Exercise:
The finished copy should hold every entry exactly as given, and no pictures.

○ ○ ○ ○ ○ ○ ○

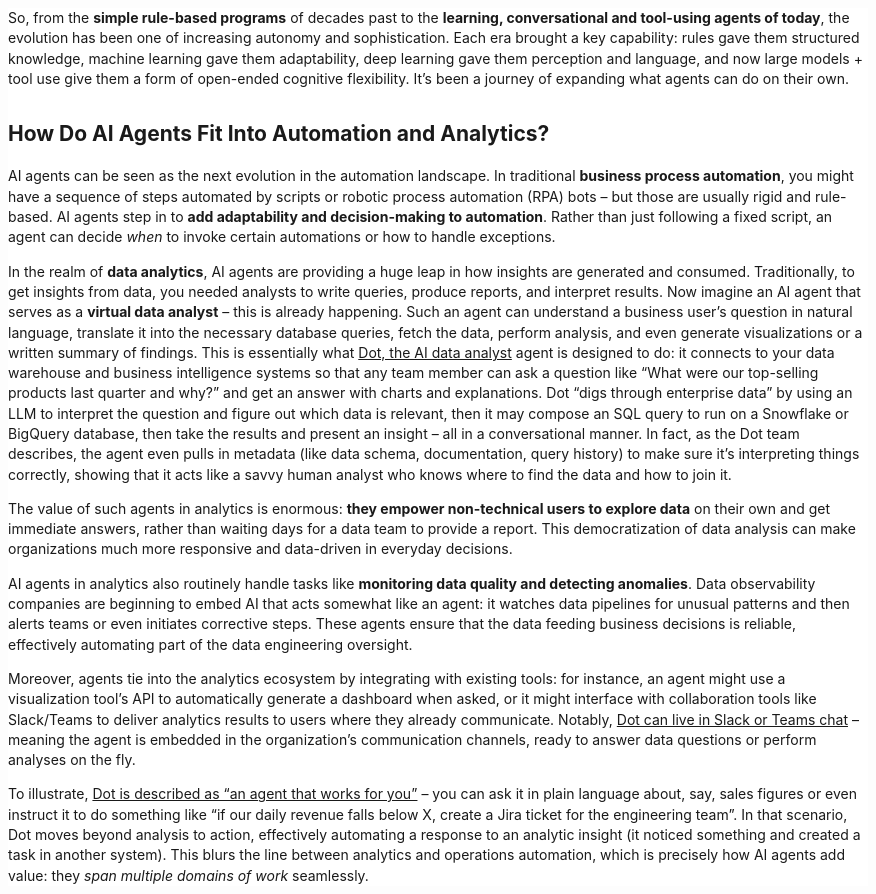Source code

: So, from the **simple rule-based programs** of decades past to the **learning, conversational and tool-using agents of today**, the evolution has been one of increasing autonomy and sophistication. Each era brought a key capability: rules gave them structured knowledge, machine learning gave them adaptability, deep learning gave them perception and language, and now large models + tool use give them a form of open-ended cognitive flexibility. It’s been a journey of expanding what agents can do on their own.

## How Do AI Agents Fit Into Automation and Analytics?

AI agents can be seen as the next evolution in the automation landscape. In traditional **business process automation**, you might have a sequence of steps automated by scripts or robotic process automation (RPA) bots – but those are usually rigid and rule-based. AI agents step in to **add adaptability and decision-making to automation**. Rather than just following a fixed script, an agent can decide _when_ to invoke certain automations or how to handle exceptions.

In the realm of **data analytics**, AI agents are providing a huge leap in how insights are generated and consumed. Traditionally, to get insights from data, you needed analysts to write queries, produce reports, and interpret results. Now imagine an AI agent that serves as a **virtual data analyst** – this is already happening. Such an agent can understand a business user’s question in natural language, translate it into the necessary database queries, fetch the data, perform analysis, and even generate visualizations or a written summary of findings. This is essentially what [Dot, the AI data analyst](https://getdot.ai) agent is designed to do: it connects to your data warehouse and business intelligence systems so that any team member can ask a question like “What were our top-selling products last quarter and why?” and get an answer with charts and explanations. Dot “digs through enterprise data” by using an LLM to interpret the question and figure out which data is relevant, then it may compose an SQL query to run on a Snowflake or BigQuery database, then take the results and present an insight – all in a conversational manner. In fact, as the Dot team describes, the agent even pulls in metadata (like data schema, documentation, query history) to make sure it’s interpreting things correctly, showing that it acts like a savvy human analyst who knows where to find the data and how to join it.

The value of such agents in analytics is enormous: **they empower non-technical users to explore data** on their own and get immediate answers, rather than waiting days for a data team to provide a report. This democratization of data analysis can make organizations much more responsive and data-driven in everyday decisions.

AI agents in analytics also routinely handle tasks like **monitoring data quality and detecting anomalies**. Data observability companies are beginning to embed AI that acts somewhat like an agent: it watches data pipelines for unusual patterns and then alerts teams or even initiates corrective steps. These agents ensure that the data feeding business decisions is reliable, effectively automating part of the data engineering oversight.

Moreover, agents tie into the analytics ecosystem by integrating with existing tools: for instance, an agent might use a visualization tool’s API to automatically generate a dashboard when asked, or it might interface with collaboration tools like Slack/Teams to deliver analytics results to users where they already communicate. Notably, [Dot can live in Slack or Teams chat](https://getdot.ai) – meaning the agent is embedded in the organization’s communication channels, ready to answer data questions or perform analyses on the fly.

To illustrate, [Dot is described as “an agent that works for you”](https://getdot.ai) – you can ask it in plain language about, say, sales figures or even instruct it to do something like “if our daily revenue falls below X, create a Jira ticket for the engineering team”. In that scenario, Dot moves beyond analysis to action, effectively automating a response to an analytic insight (it noticed something and created a task in another system). This blurs the line between analytics and operations automation, which is precisely how AI agents add value: they _span multiple domains of work_ seamlessly.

○ ○ ○ ○ ○ ○ ○

Answer space:
Source code

: So, from the **simple rule-based programs** of decades past to the **learning, conversational and tool-using agents of today**, the evolution has been one of increasing autonomy and sophistication. Each era brought a key capability: rules gave them structured knowledge, machine learning gave them adaptability, deep learning gave them perception and language, and now large models + tool use give them a form of open-ended cognitive flexibility. It’s been a journey of expanding what agents can do on their own.

## How Do AI Agents Fit Into Automation and Analytics?

AI agents can be seen as the next evolution in the automation landscape. In traditional **business process automation**, you might have a sequence of steps automated by scripts or robotic process automation (RPA) bots – but those are usually rigid and rule-based. AI agents step in to **add adaptability and decision-making to automation**. Rather than just following a fixed script, an agent can decide _when_ to invoke certain automations or how to handle exceptions.

In the realm of **data analytics**, AI agents are providing a huge leap in how insights are generated and consumed. Traditionally, to get insights from data, you needed analysts to write queries, produce reports, and interpret results. Now imagine an AI agent that serves as a **virtual data analyst** – this is already happening. Such an agent can understand a business user’s question in natural language, translate it into the necessary database queries, fetch the data, perform analysis, and even generate visualizations or a written summary of findings. This is essentially what [Dot, the AI data analyst](https://getdot.ai) agent is designed to do: it connects to your data warehouse and business intelligence systems so that any team member can ask a question like “What were our top-selling products last quarter and why?” and get an answer with charts and explanations. Dot “digs through enterprise data” by using an LLM to interpret the question and figure out which data is relevant, then it may compose an SQL query to run on a Snowflake or BigQuery database, then take the results and present an insight – all in a conversational manner. In fact, as the Dot team describes, the agent even pulls in metadata (like data schema, documentation, query history) to make sure it’s interpreting things correctly, showing that it acts like a savvy human analyst who knows where to find the data and how to join it.

The value of such agents in analytics is enormous: **they empower non-technical users to explore data** on their own and get immediate answers, rather than waiting days for a data team to provide a report. This democratization of data analysis can make organizations much more responsive and data-driven in everyday decisions.

AI agents in analytics also routinely handle tasks like **monitoring data quality and detecting anomalies**. Data observability companies are beginning to embed AI that acts somewhat like an agent: it watches data pipelines for unusual patterns and then alerts teams or even initiates corrective steps. These agents ensure that the data feeding business decisions is reliable, effectively automating part of the data engineering oversight.

Moreover, agents tie into the analytics ecosystem by integrating with existing tools: for instance, an agent might use a visualization tool’s API to automatically generate a dashboard when asked, or it might interface with collaboration tools like Slack/Teams to deliver analytics results to users where they already communicate. Notably, [Dot can live in Slack or Teams chat](https://getdot.ai) – meaning the agent is embedded in the organization’s communication channels, ready to answer data questions or perform analyses on the fly.

To illustrate, [Dot is described as “an agent that works for you”](https://getdot.ai) – you can ask it in plain language about, say, sales figures or even instruct it to do something like “if our daily revenue falls below X, create a Jira ticket for the engineering team”. In that scenario, Dot moves beyond analysis to action, effectively automating a response to an analytic insight (it noticed something and created a task in another system). This blurs the line between analytics and operations automation, which is precisely how AI agents add value: they _span multiple domains of work_ seamlessly.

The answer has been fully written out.